Everything about the Envision College Portfolio was designed with reflection and self-awareness as a primary goal.  And it worked.  I was constantly amazed not only with the content and academic content knowledge students had learned, but with how they developed in their ability to articulate their own unique journey.  Our graduates were intensely familiar with their strengths and weaknesses as learners and students.  They had many explicit conversations about the leadership skills, strategies, and routines that helped them be successful, and where they needed further attention and development.  This type of reflection proved to be hefty emotional work, as students confronted the challenges that stood in the way of achieving success, including how personal and family adversity both enriched and complicated their personal journey.  It was no suprise that tears were often shed during the public defense, with parents and other loved ones in the room to share the experience.  

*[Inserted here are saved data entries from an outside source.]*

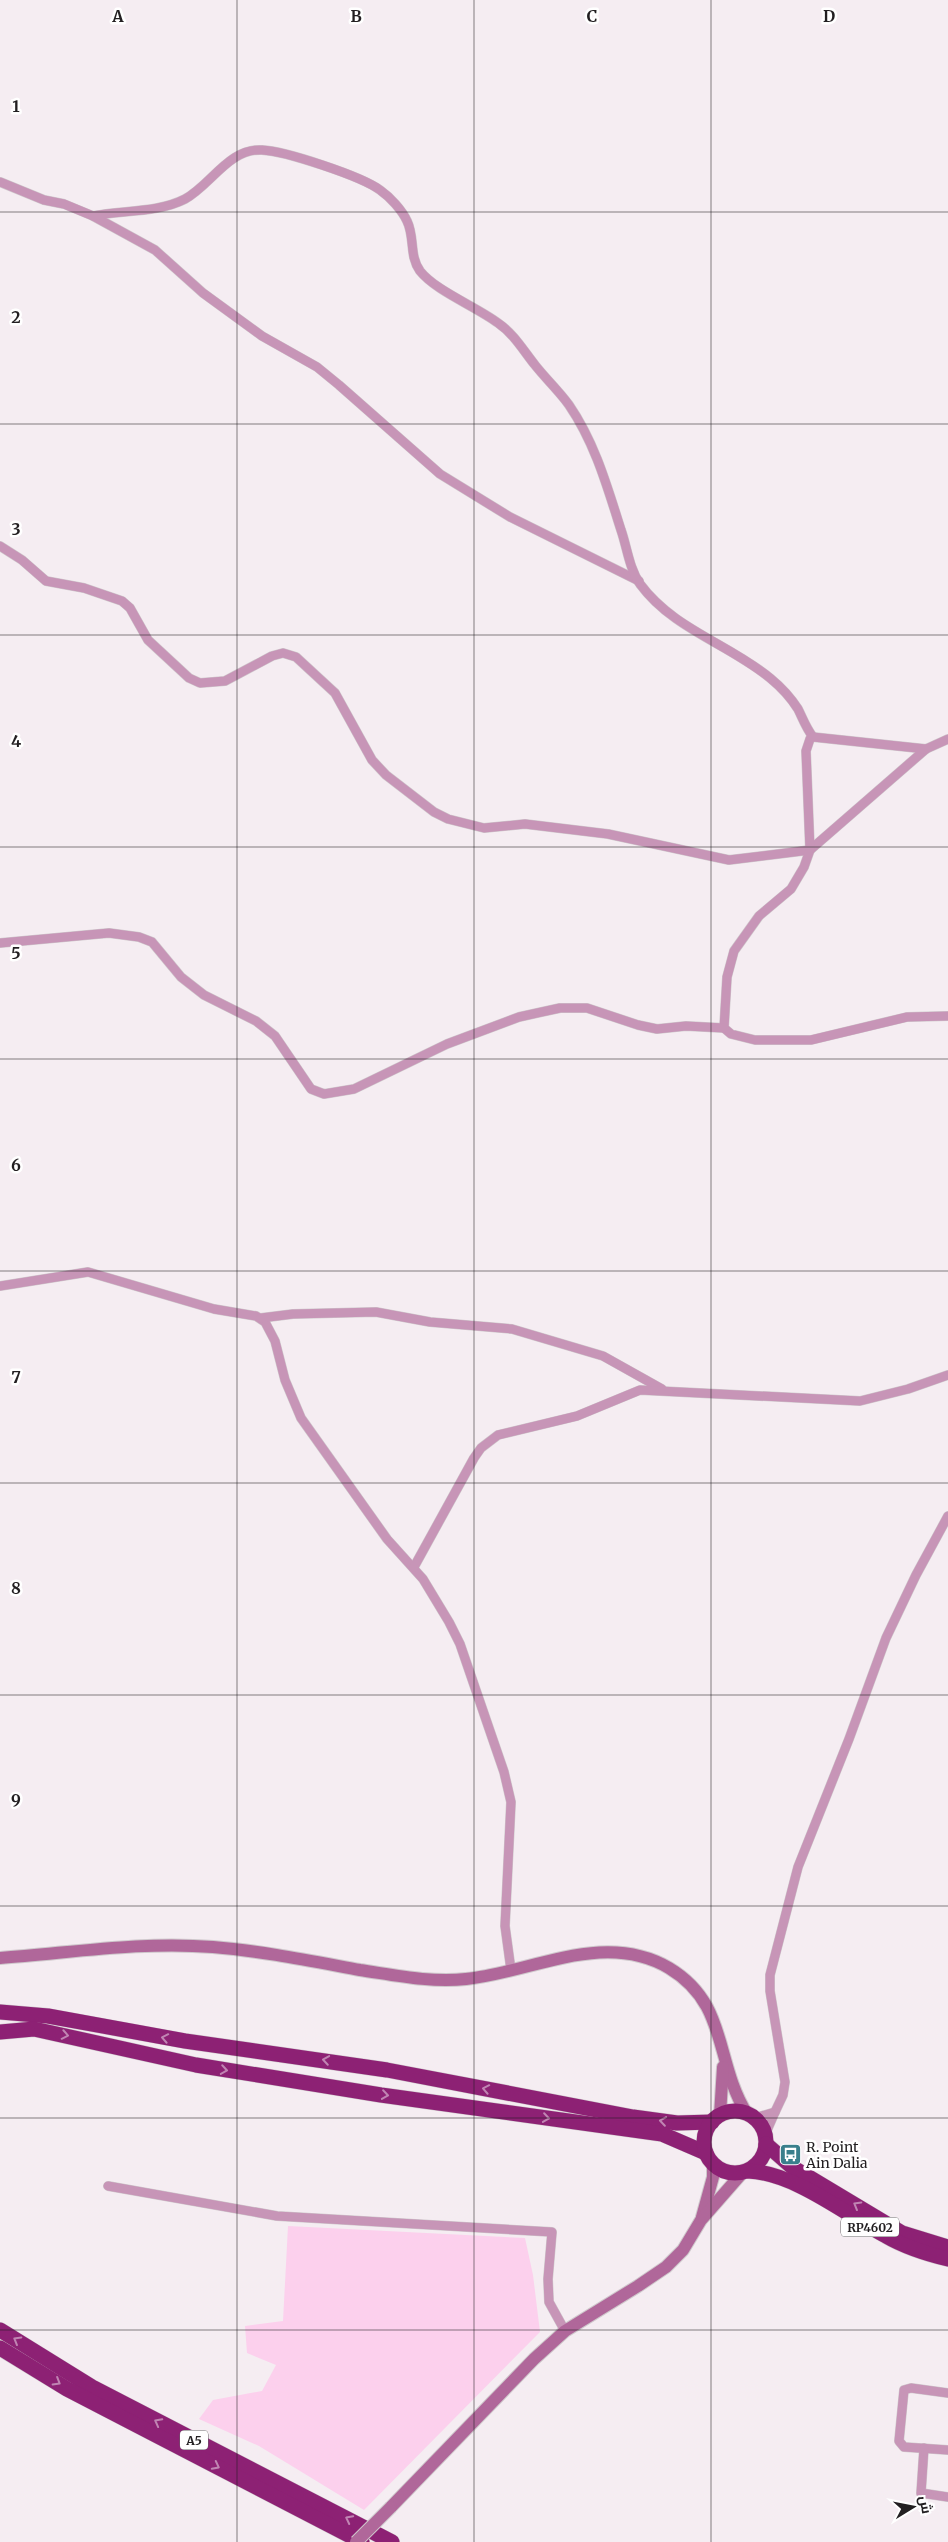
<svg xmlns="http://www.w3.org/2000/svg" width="948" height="2542" font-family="Merriweather,Cairo,serif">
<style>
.green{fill:#fcd0ed}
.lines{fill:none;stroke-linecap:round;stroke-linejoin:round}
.street-casing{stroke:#cfc8cc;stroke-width:10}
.secondary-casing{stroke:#cfc8cc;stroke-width:14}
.highway-casing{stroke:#cfc8cc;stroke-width:16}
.street{stroke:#c795b7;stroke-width:9}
.secondary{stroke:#b0679a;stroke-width:12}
.highway{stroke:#8d2174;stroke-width:15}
.secondary-bridge-casing{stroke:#cfc8cc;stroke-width:14;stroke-linecap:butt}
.secondary-bridge{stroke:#b0679a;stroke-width:12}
.oneway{stroke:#c085b3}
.grid{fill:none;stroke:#221f21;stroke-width:1;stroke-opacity:0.55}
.labels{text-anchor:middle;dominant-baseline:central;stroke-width:5;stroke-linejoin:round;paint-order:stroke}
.shield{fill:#fff;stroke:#646264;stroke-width:1}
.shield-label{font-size:12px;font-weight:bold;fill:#221f21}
.poi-label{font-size:14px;fill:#221f21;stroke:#fff;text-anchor:start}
.grid-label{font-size:16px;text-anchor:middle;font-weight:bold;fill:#221f21;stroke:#fff;stroke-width:5;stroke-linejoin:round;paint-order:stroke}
</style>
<rect width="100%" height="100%" fill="#f5edf2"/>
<!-- green -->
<path class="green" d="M288,2226L525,2238L533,2275L540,2332L364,2510L259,2446L199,2419L213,2400L262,2391L276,2365L247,2353L245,2326L283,2321Z"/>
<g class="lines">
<defs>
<g id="street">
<path d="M0,182L44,200L64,204L93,216L155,250L203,293L262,336L317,367L339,385L440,474L510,517L639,581"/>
<path d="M93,216C122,210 158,213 185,199C211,185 229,148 262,150C285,151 361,176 380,190C390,197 402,210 407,221C415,237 409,256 420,271C436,291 475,306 498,323C514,334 523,350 535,365C546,379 559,391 569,405C595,443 607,486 621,530C627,547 629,568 640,584C673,629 729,644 770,678C781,687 791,698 798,709C803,719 806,728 813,737"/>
<path d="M0,546L22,560L46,581L84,588L122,601L130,608L148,640L189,678L200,683L225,681L272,656L283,653L296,657L335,693L372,760L386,775L434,812L448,819L484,828L525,824L608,834L729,860L810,850L926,749"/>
<path d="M948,739L926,749L813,737L810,739L806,751L810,850L804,867L791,889L759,916L734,951L727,977L724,1028L731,1034L755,1040H811L907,1017L948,1016"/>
<path d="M0,943L109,933L139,937L152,942L181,977L204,995L256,1021L275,1036L311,1089L324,1094L354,1089L447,1044L519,1017L560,1008H587L638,1025L657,1029L686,1026L724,1028"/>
<path d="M0,1286L88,1272L214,1309L256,1316L265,1322L275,1341L285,1380L301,1418L387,1539L423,1579L449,1622L460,1644L504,1772L511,1802L505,1926L511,1970"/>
<path d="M261,1318L293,1314L376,1312L430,1322L512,1329L603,1356L662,1389"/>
<path d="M414,1567L474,1458L481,1448L498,1435L577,1416L640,1390L860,1401L908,1389L948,1375"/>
<path d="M775,2112L783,2095L785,2082L770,1991V1975L798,1867L849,1739L886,1638L916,1575L948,1516"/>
<path d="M755,2118L775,2112L765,2135"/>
<path d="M108,2186L277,2216L552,2232L548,2279L549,2302L565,2331"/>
<path d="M948,2393L911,2388L904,2390L899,2441L904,2447L948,2450"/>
<path d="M924,2448L921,2493L948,2497"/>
</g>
<g id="secondary">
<path d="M0,1958C70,1953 142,1941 213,1947C262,1951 311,1961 360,1970C394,1975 431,1983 466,1979C533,1972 604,1930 669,1968C729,2004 714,2061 747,2114"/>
<path d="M720,2115L723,2067"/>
<path d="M702,2217L713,2177V2163"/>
<path d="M391,2507L534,2359L565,2331L638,2286L666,2267L683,2250L701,2220L743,2172"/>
</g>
<g id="highway">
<path d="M0,2012L48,2016L185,2041L387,2070L633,2117L677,2123L712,2122"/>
<path d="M0,2032L34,2029L196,2065L381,2095L662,2134L706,2153"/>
<circle cx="735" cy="2142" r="31"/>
<path d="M766,2144L792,2167L902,2233L948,2247"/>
<path d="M748,2171C795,2173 845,2214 886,2236C905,2247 927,2254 948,2259"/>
<path d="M0,2330L92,2387L392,2542"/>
<path d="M0,2348L67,2389L362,2542"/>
</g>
</defs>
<!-- street casing -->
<use href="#street" class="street-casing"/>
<!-- secondary casing -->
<use href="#secondary" class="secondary-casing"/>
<!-- highway casing -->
<use href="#highway" class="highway-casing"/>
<!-- street -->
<use href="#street" class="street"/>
<!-- secondary -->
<use href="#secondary" class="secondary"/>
<!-- highway -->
<use href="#highway" class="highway"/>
<defs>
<path id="secondary-bridge" d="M356,2542L391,2507"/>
</defs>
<!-- secondary-bridge casing -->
<use href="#secondary-bridge" class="secondary-bridge-casing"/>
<!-- secondary-bridge -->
<use href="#secondary-bridge" class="secondary-bridge"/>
</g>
<!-- one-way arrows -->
<defs><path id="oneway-chevron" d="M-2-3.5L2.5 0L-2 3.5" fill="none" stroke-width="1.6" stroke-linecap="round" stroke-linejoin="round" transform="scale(1.25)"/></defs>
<g class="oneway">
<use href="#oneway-chevron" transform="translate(65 2035) rotate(11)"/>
<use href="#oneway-chevron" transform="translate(165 2038) rotate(-169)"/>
<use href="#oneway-chevron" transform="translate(326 2060) rotate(-171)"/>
<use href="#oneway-chevron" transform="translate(224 2070) rotate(9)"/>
<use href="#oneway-chevron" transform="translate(486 2089) rotate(-169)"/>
<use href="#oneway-chevron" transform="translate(385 2095) rotate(8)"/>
<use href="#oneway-chevron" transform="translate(546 2118) rotate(8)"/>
<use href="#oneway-chevron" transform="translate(663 2121) rotate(-172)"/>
<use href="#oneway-chevron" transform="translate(857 2205) rotate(-150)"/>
<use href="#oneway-chevron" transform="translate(17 2340) rotate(-150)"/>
<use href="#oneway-chevron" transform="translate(57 2382) rotate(31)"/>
<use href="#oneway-chevron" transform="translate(158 2422) rotate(-152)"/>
<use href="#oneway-chevron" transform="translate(216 2466) rotate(27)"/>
<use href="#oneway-chevron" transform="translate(349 2519) rotate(-153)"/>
</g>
<!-- grid -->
<path class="grid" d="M237,0V2542M474,0V2542M711,0V2542M0,212H948M0,424H948M0,635H948M0,847H948M0,1059H948M0,1271H948M0,1483H948M0,1695H948M0,1906H948M0,2118H948M0,2330H948"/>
<!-- icons -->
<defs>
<symbol id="bus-square" viewBox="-11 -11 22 22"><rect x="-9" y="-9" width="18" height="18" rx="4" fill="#3a7f8c" stroke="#fff"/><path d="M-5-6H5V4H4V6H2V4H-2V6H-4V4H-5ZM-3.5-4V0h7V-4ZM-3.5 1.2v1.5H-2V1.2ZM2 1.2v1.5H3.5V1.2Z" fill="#fff"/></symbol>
</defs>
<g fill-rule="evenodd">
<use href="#bus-square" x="778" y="2142" width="25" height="25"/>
</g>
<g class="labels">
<!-- shield labels -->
<g class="shield">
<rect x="841" y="2217.5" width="58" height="19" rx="4"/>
<rect x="180" y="2430.5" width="28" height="19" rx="4"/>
</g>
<g class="shield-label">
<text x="870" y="2227">RP4602</text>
<text x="194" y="2440">A5</text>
</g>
<!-- poi labels -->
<g class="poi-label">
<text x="806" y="2147">R. Point<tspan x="806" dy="16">Ain Dalia</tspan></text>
</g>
</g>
<g class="grid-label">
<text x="118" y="22">A</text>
<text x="356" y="22">B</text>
<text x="592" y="22">C</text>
<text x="829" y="22">D</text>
<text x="16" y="112">1</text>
<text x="16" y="323">2</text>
<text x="16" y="535">3</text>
<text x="16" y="747">4</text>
<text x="16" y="959">5</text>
<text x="16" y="1171">6</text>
<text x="16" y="1383">7</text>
<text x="16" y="1594">8</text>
<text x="16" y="1806">9</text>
</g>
<!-- north arrow -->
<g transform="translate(913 2507) rotate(80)" stroke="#ffffff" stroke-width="4" paint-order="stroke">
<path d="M0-4L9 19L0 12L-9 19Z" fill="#221f21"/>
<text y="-8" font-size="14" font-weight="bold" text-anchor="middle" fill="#221f21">ش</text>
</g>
</svg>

With that rich professional experience in my mind, I smiled as I read the first line of the conclusion in the chapter on reflection in Teaching Entrepreneurship: “Reflection is one of the hardest things we ask our students to do.”  As the authors point out, entrepreneurship is deeply personal, and venturing requires navigation through tremendous uncertainty.  Having an awareness of who they are and why they are doing what they are doing has the power to sustain students in their entrepreneurial endeavors.